33 An issue arose between the parties as to whether the decision was of a political nature or not. In the circumstances it is not necessary to reach any conclusion as to that issue. Nevertheless, the alleged unreasonableness arose in relation to a substantive as opposed to a procedural matter and one which involved a matter of policy; namely putting the protection and expectations of the Australian public ahead of the personal interests and hardships which might be suffered by the individual concerned. The authorities clearly demonstrate that it is harder to infer the existence of legal unreasonableness in such circumstances because the power to either refuse to grant or cancel a visa is a substantive power and not procedural in nature: Stretton at [71]; Eden at [20].
34 The difficulty for the applicant in this case is that the offending was of a very serious nature and there remained a risk, albeit a low risk, of reoffending. That had the potential to cause physical and psychological injury to members of the Australian community. The Minister also reached the conclusion that the expectations of the Australian public is that persons who have committed the offences which Mr Jones had should not be entitled to retain their visa. The Minister was entitled to give such matters significant if not overwhelming weight in comparison to the personal hardships which might be suffered by Mr Jones. As Mr McGlade submitted, there have been a number of cases where the individual hardship of the applicant was of a more significant magnitude but that was insufficient to sustain a finding of unreasonableness in respect of the decision to cancel the visa: see Stretton. That is simply because of the breadth of the discretion involved and the nature of the matters which are relevant to its exercise. This proposition is succinctly articulated by the learned authors of Judicial Review of Administrative Action and Government Liability (7th edition, 2021) at [6.40]:
The variability of the standard for establishing unreasonableness is vividly illustrated by decisions allowing visa refusals and cancellations, and removal of non-citizens who have spent almost their entire lives in this country. There is simply no room for arguing that these decisions are so unreasonable in their outcome as to be beyond power, because it is clear that the Act empowers Ministers to make decisions in the government's conception of the national interest, even though the impact on affected individuals may be "harsh, or even cruel". (Hands v Minister for Immigration and Border Protection (2018) 267 FCR 628 at 640 [41] (internal quotation marks and references omitted). See also SYLN v Minister for Immigration, Citizenship, Migrant Services and Multicultural Affairs [2019] FCA 1986 at [71].) …

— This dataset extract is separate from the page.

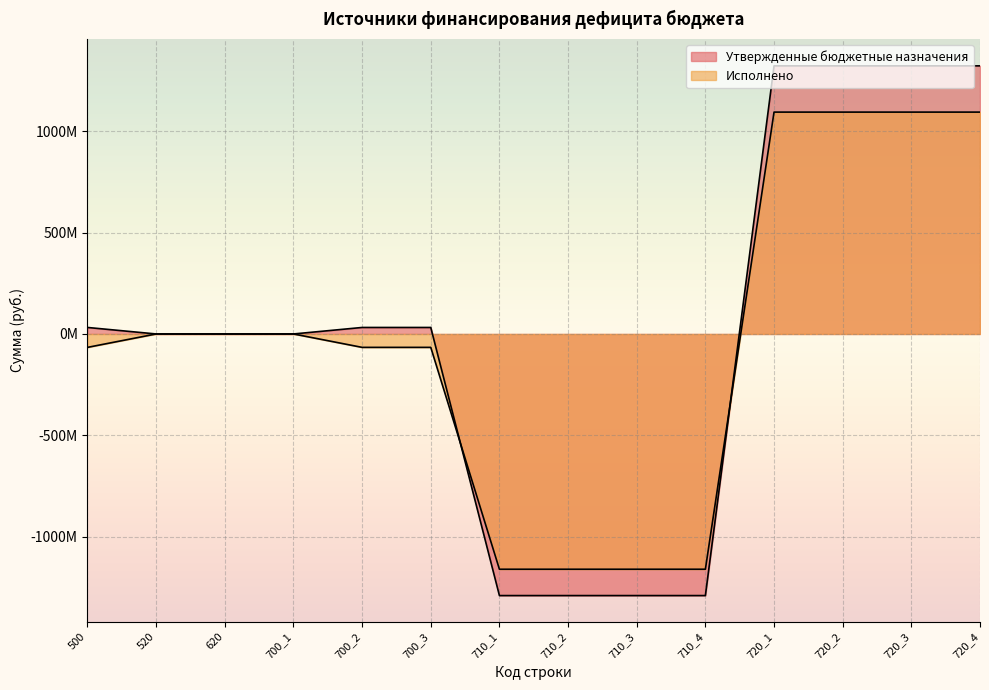

Does the chart display data point markers on the line(s)?

No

35 Those observations apply in the present case.
36 It follows that the Minister's decision in this case was not legally unreasonable. It was within the Minister's authority under s 501(2) and reached after a careful weighing of the competing considerations. There is no basis on which it might be described as not being a reasonable or rational exercise of power. Necessarily, Ground 2 of the application for review must also fail.